If you’re going to drive a car in China, you’re going to need some form of car insurance – as with many other countries, China requires all drivers to be insured to a minimum standard before driving.. Here’s an introduction to the types of cover on offer.
Traffic compulsory insurance
Traffic compulsory insurance covers third-party liability (ie. cover in the event of an accident causing injury or death of another person, excluding the driver holding the policy and passengers in their vehicle). Financial compensation for the third party is also covered, though limited. The driver holding the policy is not insured for damage to their own car, or for injury to themselves.
Many drivers will also buy a separate third-party liability insurance policy. These policies are similar to traffic compulsory insurance – again, neither the driver holding the policy nor their passengers are insured.
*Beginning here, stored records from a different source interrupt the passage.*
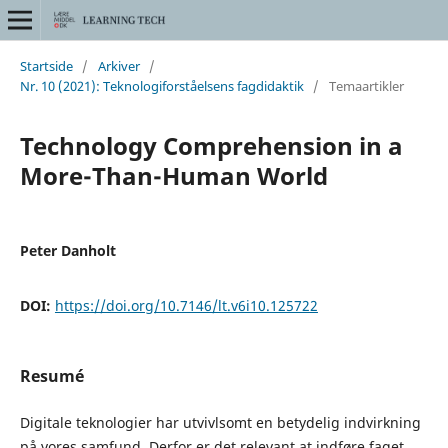
Startside
/
Arkiver
/
Nr. 10 (2021): Teknologiforståelsens fagdidaktik
/
Temaartikler
Technology Comprehension in a
More-Than-Human World
Peter Danholt
DOI:
https://doi.org/10.7146/lt.v6i10.125722
Resumé
Digitale teknologier har utvivlsomt en betydelig indvirkning
på vores samfund. Derfor er det relevant at indføre faget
The key difference is that these policies allow drivers to choose their own desired maximum rate of compensation (some much higher than the limit available under traffic compulsory insurance).
Drivers can also add a number of extra types of cover. Some of these get quite obscure, but among the most popular are:
Vehicle damage insurance, covering damage to the policy-holder’s vehicle.
Passenger insurance, sold by the seat and covering injuries to, or death of, the policy holder’s passengers.
Driver insurance, covering injury to the driver and policy holder.
Theft insurance, covering theft not only of the vehicle but of all objects contained inside.
Quota-free insurance. Under traffic compulsory insurance, if the policy holder is held responsible for an accident, they must pay 20 percent of the compensation themselves (ie. the insurance company will only cover 80 percent of the compensation). With a quota-free insurance policy, the insurance company will pay 100 percent of the compensation, no matter who is held responsible for the accident.